By isolating the socks against a plain background, I aimed to hold that tension — to let the object speak without spectacle. The drawing explores how patriotic symbols slip into the everyday, how acts of remembrance can blur into routine. Memorial Day, Aisle 7 sits between observation and metaphor, between what we remember and what we reach for out of habit.
Scooter's at NIGHT

Watercolor and bleedproof white on paper, 23 × 17 cm, 2025
Lit by fluorescent signage and hushed by late-night stillness, this painting captures a Scooter’s Coffee drive-thru — a space built for motion, yet eerily static after hours. Just a short walk from my home, it feels both convenient and absurd: designed for cars, yet entirely accessible on foot. I’m drawn to that quiet irony — a pedestrian moving through a landscape meant to be driven.

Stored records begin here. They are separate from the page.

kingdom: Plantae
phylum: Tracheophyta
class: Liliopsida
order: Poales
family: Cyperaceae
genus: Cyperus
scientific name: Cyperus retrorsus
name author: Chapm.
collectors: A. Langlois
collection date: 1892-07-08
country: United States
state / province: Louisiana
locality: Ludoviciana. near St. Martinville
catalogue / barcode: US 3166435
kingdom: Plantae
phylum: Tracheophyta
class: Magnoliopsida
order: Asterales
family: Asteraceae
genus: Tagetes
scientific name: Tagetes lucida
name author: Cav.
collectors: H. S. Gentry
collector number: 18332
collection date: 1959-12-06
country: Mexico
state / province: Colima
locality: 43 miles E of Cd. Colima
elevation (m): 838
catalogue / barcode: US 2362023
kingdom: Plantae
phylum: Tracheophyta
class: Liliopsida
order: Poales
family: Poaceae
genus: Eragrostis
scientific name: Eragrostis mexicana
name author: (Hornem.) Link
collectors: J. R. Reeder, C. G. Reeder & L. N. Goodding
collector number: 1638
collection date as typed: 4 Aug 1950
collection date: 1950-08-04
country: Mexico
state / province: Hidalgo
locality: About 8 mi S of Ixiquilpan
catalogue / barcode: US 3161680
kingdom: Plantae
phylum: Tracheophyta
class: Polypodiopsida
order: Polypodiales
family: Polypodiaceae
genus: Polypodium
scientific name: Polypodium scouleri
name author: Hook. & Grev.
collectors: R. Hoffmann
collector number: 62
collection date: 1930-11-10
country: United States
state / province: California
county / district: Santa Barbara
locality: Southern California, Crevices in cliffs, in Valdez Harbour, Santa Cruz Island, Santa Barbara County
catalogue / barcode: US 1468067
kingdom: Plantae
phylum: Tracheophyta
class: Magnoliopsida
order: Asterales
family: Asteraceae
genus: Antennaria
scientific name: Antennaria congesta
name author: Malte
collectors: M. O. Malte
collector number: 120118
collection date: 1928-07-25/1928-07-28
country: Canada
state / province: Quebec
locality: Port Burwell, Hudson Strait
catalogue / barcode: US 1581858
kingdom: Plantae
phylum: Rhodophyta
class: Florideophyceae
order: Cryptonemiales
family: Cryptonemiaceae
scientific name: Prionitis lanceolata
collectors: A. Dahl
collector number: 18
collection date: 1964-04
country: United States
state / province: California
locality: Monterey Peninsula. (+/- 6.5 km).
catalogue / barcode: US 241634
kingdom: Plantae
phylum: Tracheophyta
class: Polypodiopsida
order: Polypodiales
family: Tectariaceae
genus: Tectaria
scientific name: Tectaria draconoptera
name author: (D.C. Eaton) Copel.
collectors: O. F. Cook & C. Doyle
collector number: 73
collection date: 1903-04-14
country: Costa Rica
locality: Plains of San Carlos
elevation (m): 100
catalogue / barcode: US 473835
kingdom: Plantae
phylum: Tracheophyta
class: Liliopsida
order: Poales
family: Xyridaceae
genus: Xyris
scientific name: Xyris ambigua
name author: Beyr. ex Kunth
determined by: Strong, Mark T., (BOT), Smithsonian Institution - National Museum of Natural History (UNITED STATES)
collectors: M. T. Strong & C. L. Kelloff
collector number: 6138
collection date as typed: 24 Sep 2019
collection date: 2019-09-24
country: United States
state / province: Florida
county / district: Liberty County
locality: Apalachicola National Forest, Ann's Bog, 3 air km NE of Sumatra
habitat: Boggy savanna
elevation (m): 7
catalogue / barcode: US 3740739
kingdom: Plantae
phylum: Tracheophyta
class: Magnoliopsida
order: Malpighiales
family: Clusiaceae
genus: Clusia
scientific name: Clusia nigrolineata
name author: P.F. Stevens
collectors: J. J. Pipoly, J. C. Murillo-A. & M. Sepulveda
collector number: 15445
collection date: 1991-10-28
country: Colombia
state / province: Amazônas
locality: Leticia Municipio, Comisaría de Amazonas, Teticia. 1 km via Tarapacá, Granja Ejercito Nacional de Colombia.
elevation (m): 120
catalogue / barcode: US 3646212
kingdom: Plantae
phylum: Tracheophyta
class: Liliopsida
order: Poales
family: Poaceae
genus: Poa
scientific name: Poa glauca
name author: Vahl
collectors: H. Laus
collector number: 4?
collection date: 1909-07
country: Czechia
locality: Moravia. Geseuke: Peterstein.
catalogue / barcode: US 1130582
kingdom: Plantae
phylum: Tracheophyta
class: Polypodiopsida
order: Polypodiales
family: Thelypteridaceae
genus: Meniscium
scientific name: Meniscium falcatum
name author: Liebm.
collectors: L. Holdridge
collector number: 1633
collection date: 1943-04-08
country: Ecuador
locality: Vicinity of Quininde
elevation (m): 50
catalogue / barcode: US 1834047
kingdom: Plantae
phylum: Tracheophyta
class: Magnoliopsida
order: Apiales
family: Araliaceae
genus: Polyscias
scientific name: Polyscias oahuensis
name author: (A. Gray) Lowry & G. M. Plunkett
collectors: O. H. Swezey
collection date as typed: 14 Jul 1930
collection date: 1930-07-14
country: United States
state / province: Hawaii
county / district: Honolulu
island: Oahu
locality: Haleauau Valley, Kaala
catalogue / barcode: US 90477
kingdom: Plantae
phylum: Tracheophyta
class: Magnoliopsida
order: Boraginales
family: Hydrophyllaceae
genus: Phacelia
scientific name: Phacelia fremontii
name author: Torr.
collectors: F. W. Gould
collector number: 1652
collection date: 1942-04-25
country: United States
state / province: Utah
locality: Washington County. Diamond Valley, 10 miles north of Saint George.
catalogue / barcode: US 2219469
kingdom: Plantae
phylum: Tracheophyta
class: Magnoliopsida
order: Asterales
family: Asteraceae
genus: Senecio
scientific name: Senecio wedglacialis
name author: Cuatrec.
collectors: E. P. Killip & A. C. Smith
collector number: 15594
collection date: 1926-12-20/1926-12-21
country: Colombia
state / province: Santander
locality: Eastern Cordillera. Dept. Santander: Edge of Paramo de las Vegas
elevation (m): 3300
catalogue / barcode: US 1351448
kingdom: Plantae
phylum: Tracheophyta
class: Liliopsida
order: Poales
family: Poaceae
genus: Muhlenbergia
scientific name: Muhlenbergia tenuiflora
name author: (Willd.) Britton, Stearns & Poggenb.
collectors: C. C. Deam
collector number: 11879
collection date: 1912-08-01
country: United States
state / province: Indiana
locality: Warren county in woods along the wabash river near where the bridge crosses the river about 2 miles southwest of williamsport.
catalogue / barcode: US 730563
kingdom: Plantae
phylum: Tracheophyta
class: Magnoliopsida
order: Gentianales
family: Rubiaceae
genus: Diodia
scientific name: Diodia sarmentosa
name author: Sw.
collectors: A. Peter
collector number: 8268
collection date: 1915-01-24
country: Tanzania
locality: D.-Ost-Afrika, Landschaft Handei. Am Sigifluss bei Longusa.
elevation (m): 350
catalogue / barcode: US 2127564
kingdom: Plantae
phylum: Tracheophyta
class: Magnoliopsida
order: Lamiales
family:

The piece becomes a quiet meditation on American infrastructure, convenience culture, and the surreal calm of spaces not made for walking, but walked anyway.
A Thousand Calories and Counting

Watercolor and bleedproof white on paper, 31 × 23 cm, 2025
This richly detailed watercolor captures the visual excess of American fast food culture with surreal affection and subtle critique. A double cheeseburger — perfectly stacked and glistening — sits beside an absurdly decadent milkshake, its rim encrusted with rainbow candy shells, peanut butter cups, and topped with whipped cream, chocolate, and grissini.
Simultaneously playful and unsettling, A Thousand Calories and Counting explores themes of overindulgence, mass production, and the seductive aesthetics of consumption. The painting draws attention to the engineered beauty of fast food, inviting viewers to question not just what we eat, but how we’re sold pleasure in its most artificial form.
Mailbox (after stickers)

Watercolor and bleedproof white on paper, 31 × 23 cm, 2025
This painting depicts a USPS mailbox layered with political stickers. The torn, weathered, and forceful slogans reflect tensions between institutional authority and grassroots resistance. A fleeting moment of public life becomes a site of personal and political reflection, revealing how everyday infrastructure serves as a canvas for protest, identity, and contradiction.
Chains to Roots

Created for Juneteenth, Chains to Roots reflects on the legacy of slavery in the United States and the continued struggle for racial justice. The work marks June 19, 1865 — the day when General Gordon Granger arrived in Texas to announce the abolition of slavery to the last enslaved people.
This work draws visual inspiration from archival and press imagery, including a 2020 photograph of Angela Davis by Yalonda M. James (San Francisco Chronicle / Smithsonian), and Juneteenth parade documentation by Go Nakamura (Getty). The final composition is an original reinterpretation combining multiple sources.
Echoes from the Feed

Watercolor and bleedproof white on paper, 31 × 23 cm, 2025
Echoes from the Feed distills the fragmented reality of social media into a single, disorienting visual. Inspired by the endless scroll of X (formerly Twitter), the piece explores the absurdity of a digital space where wildfire footage and golden retriever memes collide, where crypto ads blur into political spectacle, and where historical truths are buried beside algorithmic distraction.
This work reflects the emotional whiplash of online life—its tension between oversaturation and detachment, chaos and calm. Within the noise, reality flickers—brief, raw, and often overlooked.